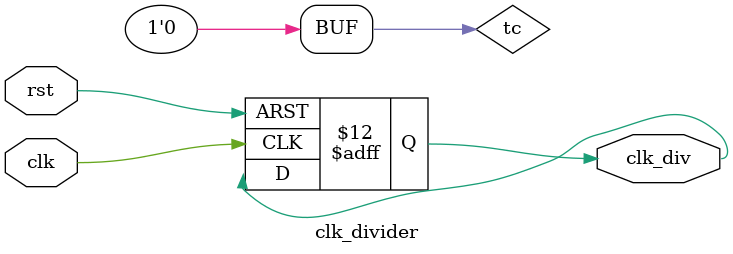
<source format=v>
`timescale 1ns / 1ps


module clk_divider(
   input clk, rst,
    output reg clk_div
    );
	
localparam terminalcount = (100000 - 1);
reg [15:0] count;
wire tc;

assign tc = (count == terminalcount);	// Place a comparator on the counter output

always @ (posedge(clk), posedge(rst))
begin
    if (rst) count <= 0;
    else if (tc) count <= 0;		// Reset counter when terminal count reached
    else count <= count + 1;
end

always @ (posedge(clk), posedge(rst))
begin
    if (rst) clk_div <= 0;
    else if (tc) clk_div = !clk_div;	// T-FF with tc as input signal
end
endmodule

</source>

==

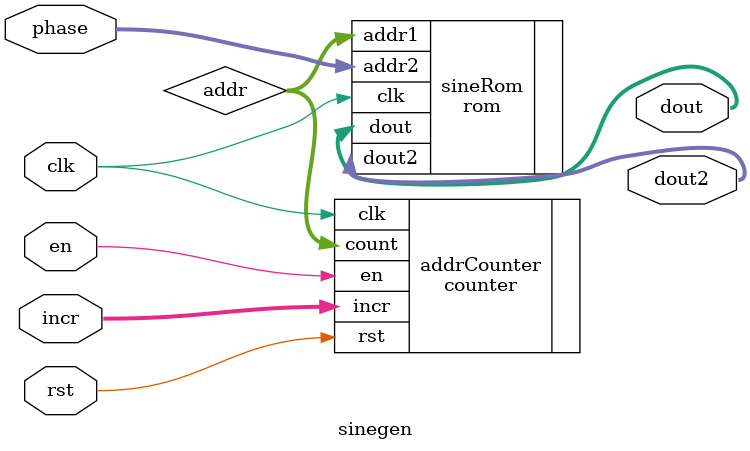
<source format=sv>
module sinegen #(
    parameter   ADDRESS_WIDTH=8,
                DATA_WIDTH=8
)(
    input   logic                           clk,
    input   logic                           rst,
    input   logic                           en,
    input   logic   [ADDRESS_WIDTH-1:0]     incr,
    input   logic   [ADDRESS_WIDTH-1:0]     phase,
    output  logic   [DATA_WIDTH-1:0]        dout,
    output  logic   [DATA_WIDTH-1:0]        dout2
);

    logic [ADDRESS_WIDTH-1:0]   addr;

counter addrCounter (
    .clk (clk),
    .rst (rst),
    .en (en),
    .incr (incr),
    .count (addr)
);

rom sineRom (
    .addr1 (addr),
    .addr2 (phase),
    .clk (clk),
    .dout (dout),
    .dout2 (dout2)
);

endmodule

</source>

= Exercise instructions =
The answer must consist of every line from the listing above that includes the word "output".

= Answer space =
    output reg clk_div
assign tc = (count == terminalcount);	// Place a comparator on the counter output
    output  logic   [DATA_WIDTH-1:0]        dout,
    output  logic   [DATA_WIDTH-1:0]        dout2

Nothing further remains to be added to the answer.